## [INPUT FOR THIS TASK]

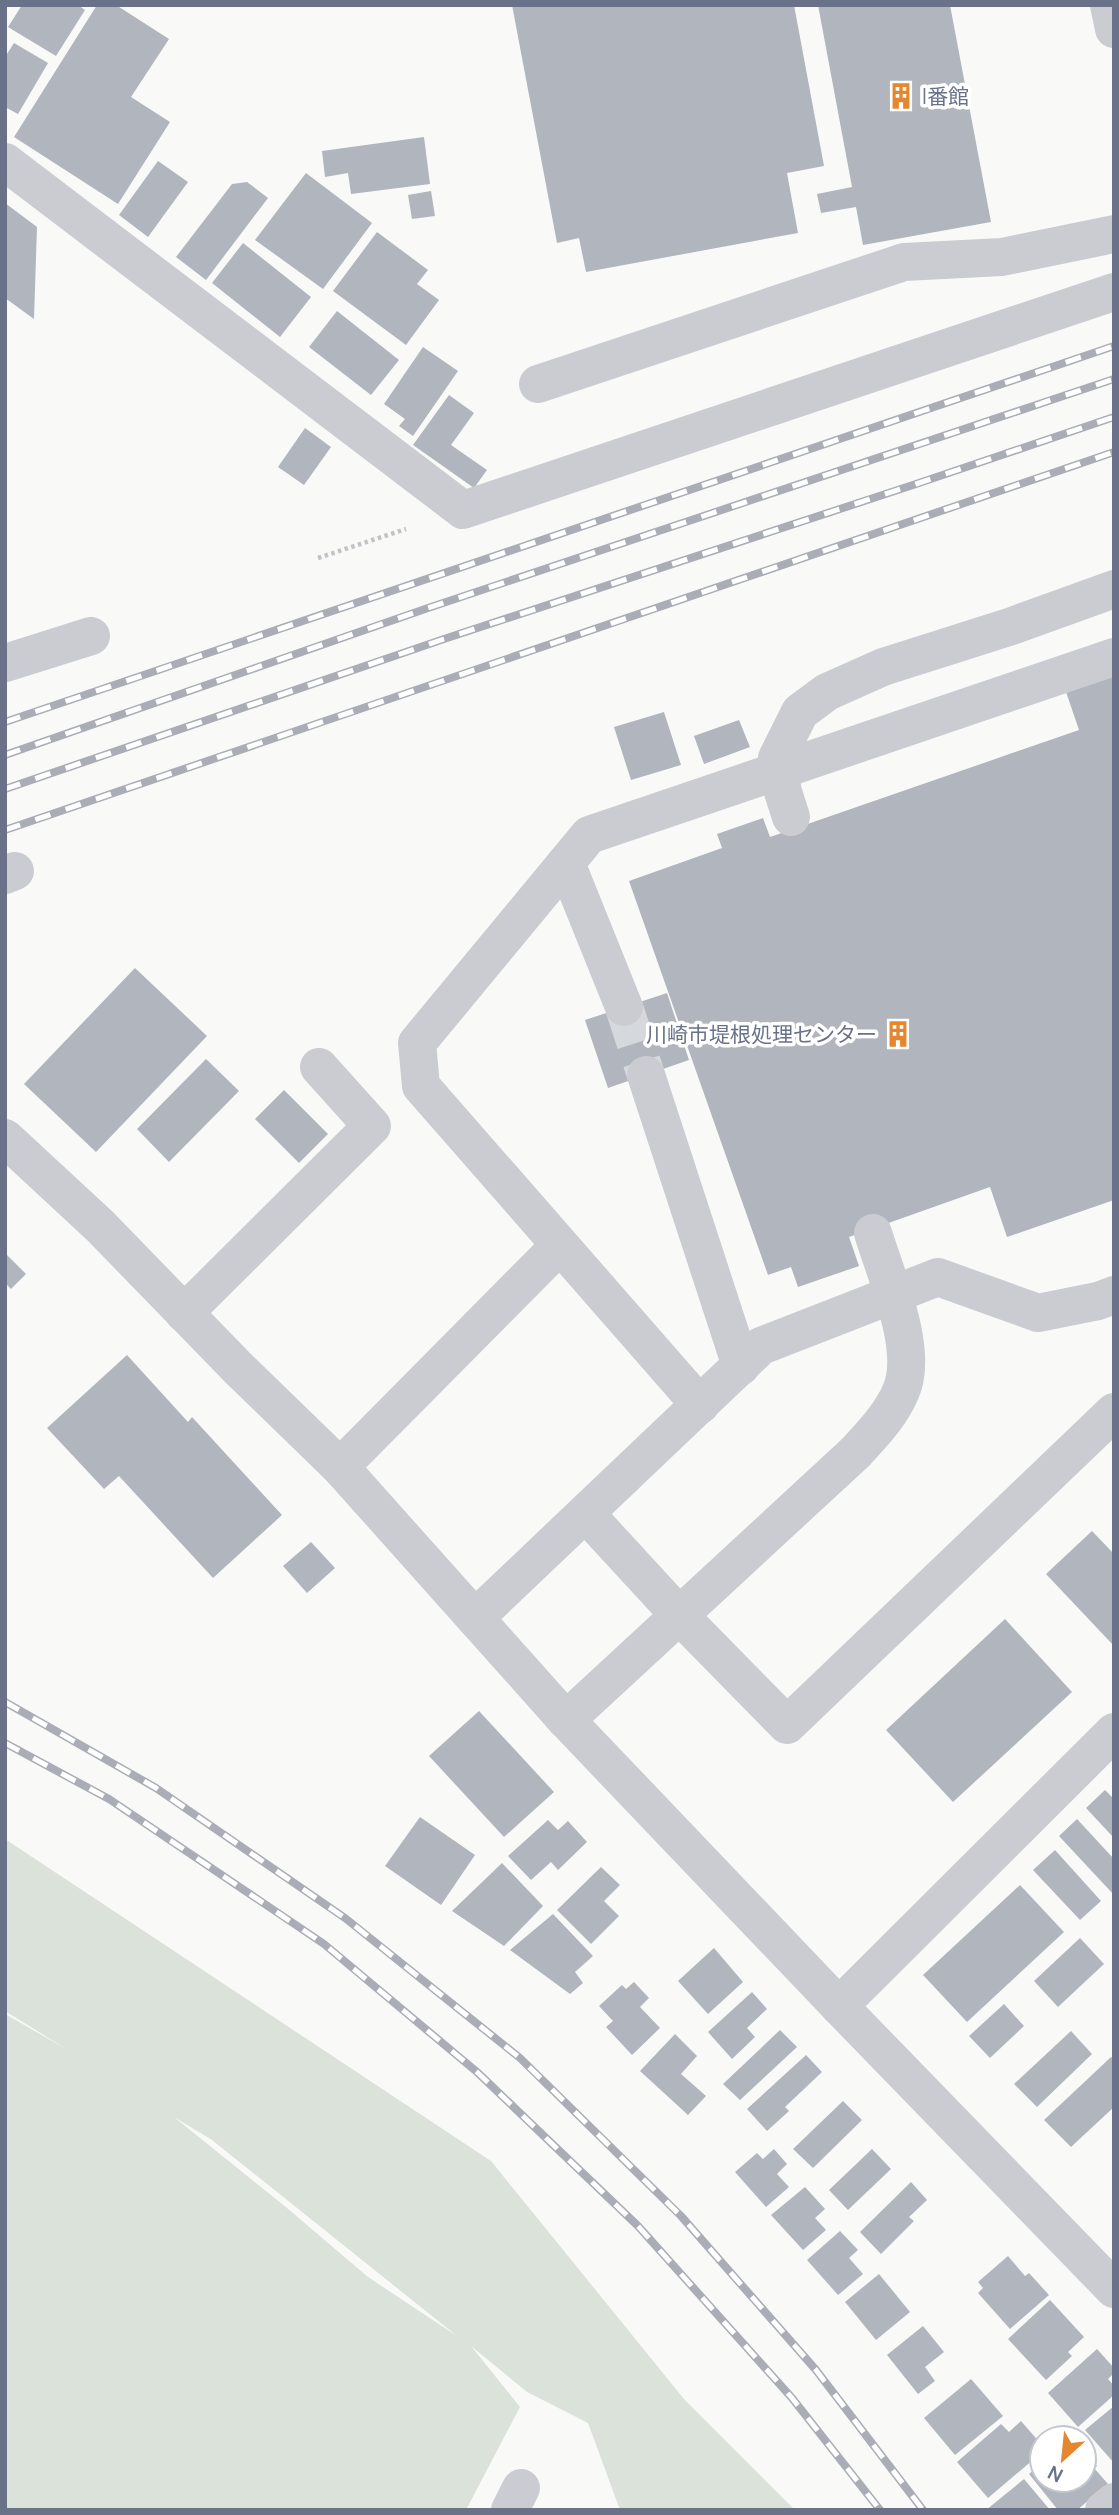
<svg xmlns="http://www.w3.org/2000/svg" width="1119" height="2515" font-family="Manrope,'Noto Sans JP',sans-serif">
<rect width="100%" height="100%" fill="#f9faf8"/>
<path fill="#dae2d9" fill-rule="evenodd" d="M5,1839l486,322 193,238 111,111h-175l-32,-87 -61,-31 -56,-46 49,61 -54,103h-461v-496l63,36 -63,-39zM174,2117l38,23 245,196 -89,-59 -81,-69z"/>
<g fill="#b0b5be">
<path d="M22,5h56l7,5 -29,46 -48,-29z"/>
<path d="M97,5h19l53,34 -38,58 39,25 -52,82 -104,-67z"/>
<path d="M512,5h282l30,161 -37,7 11,60 -212,39 -7,-34 -22,5z"/>
<path d="M818,5h132l41,217 -128,23 -7,-38 -35,6 -4,-19 35,-7z"/>
<path d="M14,43l34,20 -30,51 -13,-7v-50z"/>
<path d="M424,137l6,47 -79,10 -3,-21 -23,4 -3,-26z"/>
<path d="M158,161l30,21 -40,55 -29,-22z"/>
<path d="M306,173l66,50 -49,66 -68,-49z"/>
<path d="M247,182l21,16 -62,82 -30,-23 56,-73z"/>
<path d="M431,191l4,25 -23,3 -4,-24z"/>
<path d="M5,203l32,24 -3,92 -29,-21z"/>
<path d="M377,232l51,38 -11,14 22,16 -33,45 -73,-54z"/>
<path d="M243,243l68,54 -31,40 -68,-54z"/>
<path d="M337,311l62,49 -28,35 -62,-48z"/>
<path d="M423,347l35,24 -45,65 -14,-10 6,-7 -21,-15z"/>
<path d="M449,395l25,18 -23,32 36,25 -13,18 -61,-43z"/>
<path d="M305,428l26,19 -27,38 -26,-18z"/>
<path d="M1114,668v532l-107,37 -17,-50 -141,50 10,29 -61,21 -7,-20 -23,8 -139,-394 93,-33 -5,-14 46,-16 7,19 309,-107 -15,-44z"/>
<path d="M664,712l17,53 -50,15 -17,-53z"/>
<path d="M739,720l11,27 -46,17 -10,-28z"/>
<path d="M135,968l72,68 -111,116 -72,-68z"/>
<path d="M667,993l22,67 -81,28 -23,-68z"/>
<path d="M206,1059l33,32 -70,71 -32,-33z"/>
<path d="M284,1090l44,44 -29,29 -44,-44z"/>
<path d="M5,1253l21,21 -15,15 -6,-6z"/>
<path d="M127,1355l61,67 4,-5 90,98 -69,63 -94,-102 -15,13 -57,-61z"/>
<path d="M1092,1531l22,23v92l-68,-72z"/>
<path d="M311,1542l24,26 -28,25 -24,-27z"/>
<path d="M1005,1619l67,73 -119,110 -67,-72z"/>
<path d="M479,1711l75,81 -50,45 -75,-81z"/>
<path d="M1105,1790l9,9v39l-28,-30z"/>
<path d="M420,1817l55,38 -34,50 -56,-39z"/>
<path d="M1077,1819l37,40v36l-55,-59z"/>
<path d="M548,1820l10,10 10,-9 19,21 -29,28 -7,-8 -20,18 -23,-24z"/>
<path d="M1055,1850l46,51 -21,19 -47,-50z"/>
<path d="M502,1863l41,43 -39,40 -52,-35z"/>
<path d="M601,1867l19,18 -16,16 15,15 -28,28 -34,-34z"/>
<path d="M1020,1885l44,47 -97,90 -44,-47z"/>
<path d="M553,1914l40,42 -18,16 8,11 -13,11 -60,-44z"/>
<path d="M1080,1938l24,26 -46,43 -24,-26z"/>
<path d="M714,1948l29,34 -35,32 -30,-33z"/>
<path d="M634,1982l15,16 -9,9 20,21 -28,27 -26,-28 7,-6 -14,-15 23,-21 4,4z"/>
<path d="M752,1992l15,17 -20,19 8,9 -23,22 -24,-27z"/>
<path d="M1004,2004l20,22 -34,32 -21,-22z"/>
<path d="M780,2030l17,17 -57,53 -17,-16z"/>
<path d="M1071,2031l21,23 -55,53 -23,-23z"/>
<path d="M675,2034l22,22 -16,18 25,22 -18,19 -48,-44z"/>
<path d="M806,2055l16,17 -37,35 4,4 -22,20 -20,-22z"/>
<path d="M1111,2057l3,2v48l-43,40 -27,-27z"/>
<path d="M843,2101l19,19 -49,48 -20,-19z"/>
<path d="M774,2149l13,15 -10,10 12,13 -23,20 -31,-35 22,-19 6,6z"/>
<path d="M872,2149l19,20 -43,41 -19,-20z"/>
<path d="M911,2182l16,18 -18,17 5,4 -33,33 -21,-22z"/>
<path d="M805,2187l20,22 -10,9 11,12 -23,20 -32,-35z"/>
<path d="M840,2231l18,19 -9,8 14,16 -25,21 -31,-35z"/>
<path d="M1008,2256l17,20 4,-3 20,22 -39,34 -32,-36 5,-5 -5,-6z"/>
<path d="M879,2274l31,38 -34,28 -31,-38z"/>
<path d="M1050,2300l34,37 -16,15 4,4 -26,24 -38,-41z"/>
<path d="M923,2326l21,26 -19,15 10,14 -17,13 -31,-39z"/>
<path d="M1097,2349l17,19v5l-6,6 6,7v9l-36,32 -30,-34z"/>
<path d="M971,2379l32,37 -48,39 -31,-37z"/>
<path d="M1114,2406v57l-29,-33z"/>
<path d="M1021,2421l20,23 -5,5 4,5 -52,44 -31,-36 44,-38 8,8z"/>
<path d="M1084,2450l13,16 -3,2 14,16 -31,26h-19l-29,-36 13,-11v17h42z"/>
<path d="M1024,2479l26,31h-64z"/>
</g>
<g fill="none" stroke-linecap="round" stroke-linejoin="round">
<path stroke="#d5d8dc" stroke-width="38" stroke-dasharray="38 19" stroke-linecap="butt" d="M624,1007l22,68"/>
<path stroke="#c2c3c6" stroke-width="4.5" stroke-dasharray="3.5 3.5" stroke-linecap="butt" d="M318,558l88,-29"/>
<g stroke="#cbccd1" stroke-width="38">
<path d="M1109,5l5,24"/>
<path d="M5,162l458,348 651,-218"/>
<path d="M538,384l366,-122 98,-5 112,-23"/>
<path d="M5,663l86,-27"/>
<path d="M791,817l-8,-25 -6,-34 23,-46 27,-20 56,-25 129,-41 102,-37"/>
<path d="M566,863l58,144"/>
<path d="M5,875l10,-4"/>
<path d="M646,1075l95,291"/>
<path d="M5,1138l95,88 138,142 102,99 226,253 273,286 275,283"/>
<path d="M184,1313l188,-187 -53,-59"/>
<path d="M700,1405l-279,-319 -4,-43 172,-208 525,-178"/>
<path d="M340,1467l219,-221"/>
<path d="M586,1514l93,101 108,110 327,-313"/>
<path d="M475,1618l286,-272 177,-69 100,36 60,-12 16,-6"/>
<path d="M566,1720l290,-268c17,-19 35,-37 45,-61 18,-41 -15,-115 -28,-158"/>
<path d="M839,2006l275,-274"/>
<path d="M510,2510l11,-22"/>
<path d="M1104,2510l10,-8"/>
</g>
<defs>
<g id="rail">
<path d="M5,722l1109,-376"/>
<path d="M5,755l423,-147 686,-229"/>
<path d="M5,789l439,-150 472,-155 198,-67"/>
<path d="M5,830l1109,-378"/>
<path d="M5,1702l151,86 189,130 175,140 161,158 135,154 107,140"/>
<path d="M5,1743l104,56 215,145 153,128 161,154 154,172 88,112"/>
</g>
</defs>
<use href="#rail" stroke="#aaadb5" stroke-width="8"/>
<use href="#rail" stroke="#fff" stroke-width="5" stroke-dasharray="16" stroke-linecap="butt"/>
</g>
<defs>
<symbol id="building-bare" viewBox="-9 -9 18 18"><path d="M-4-6H4V6H1V3H-1V6H-4ZM-2.5-4.3h1.7v1.8h-1.7ZM.8-4.3h1.7v1.8H.8ZM-2.5-1h1.7V.8h-1.7ZM.8-1h1.7V.8H.8Z" fill="#e4872e" stroke="#fff" stroke-width="2.5" paint-order="stroke"/></symbol>
</defs>
<g fill-rule="evenodd">
<use href="#building-bare" x="882" y="77" width="38" height="38"/>
<use href="#building-bare" x="879" y="1015" width="38" height="38"/>
</g>
<g text-anchor="middle" dominant-baseline="central" stroke-width="7" stroke-linejoin="round" paint-order="stroke">
<g font-size="21" fill="#697289" stroke="#fff" text-anchor="start">
<text x="922" y="96">I番館</text>
<text x="877" y="1034" text-anchor="end">川崎市堤根処理センター</text>
</g>
</g>
<rect width="1119" height="2515" fill="none" stroke="#697289" stroke-width="14"/>
<g transform="translate(1063 2459) rotate(207)"><circle r="33" fill="#ffffff" stroke="#c3c7d0" stroke-width="2"/>
<path d="M0-5L12 26L0 18L-12 26Z" fill="#e4872e"/>
<text y="-10" font-size="19" font-weight="bold" text-anchor="middle" fill="#697289">N</text>
</g>
</svg>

## [EXERCISE GOAL]
Report every line in the listing that holds the word "stroke".

## [ANSWER SECTION]
<g fill="none" stroke-linecap="round" stroke-linejoin="round">
<path stroke="#d5d8dc" stroke-width="38" stroke-dasharray="38 19" stroke-linecap="butt" d="M624,1007l22,68"/>
<path stroke="#c2c3c6" stroke-width="4.5" stroke-dasharray="3.5 3.5" stroke-linecap="butt" d="M318,558l88,-29"/>
<g stroke="#cbccd1" stroke-width="38">
<use href="#rail" stroke="#aaadb5" stroke-width="8"/>
<use href="#rail" stroke="#fff" stroke-width="5" stroke-dasharray="16" stroke-linecap="butt"/>
<symbol id="building-bare" viewBox="-9 -9 18 18"><path d="M-4-6H4V6H1V3H-1V6H-4ZM-2.5-4.3h1.7v1.8h-1.7ZM.8-4.3h1.7v1.8H.8ZM-2.5-1h1.7V.8h-1.7ZM.8-1h1.7V.8H.8Z" fill="#e4872e" stroke="#fff" stroke-width="2.5" paint-order="stroke"/></symbol>
<g text-anchor="middle" dominant-baseline="central" stroke-width="7" stroke-linejoin="round" paint-order="stroke">
<g font-size="21" fill="#697289" stroke="#fff" text-anchor="start">
<rect width="1119" height="2515" fill="none" stroke="#697289" stroke-width="14"/>
<g transform="translate(1063 2459) rotate(207)"><circle r="33" fill="#ffffff" stroke="#c3c7d0" stroke-width="2"/>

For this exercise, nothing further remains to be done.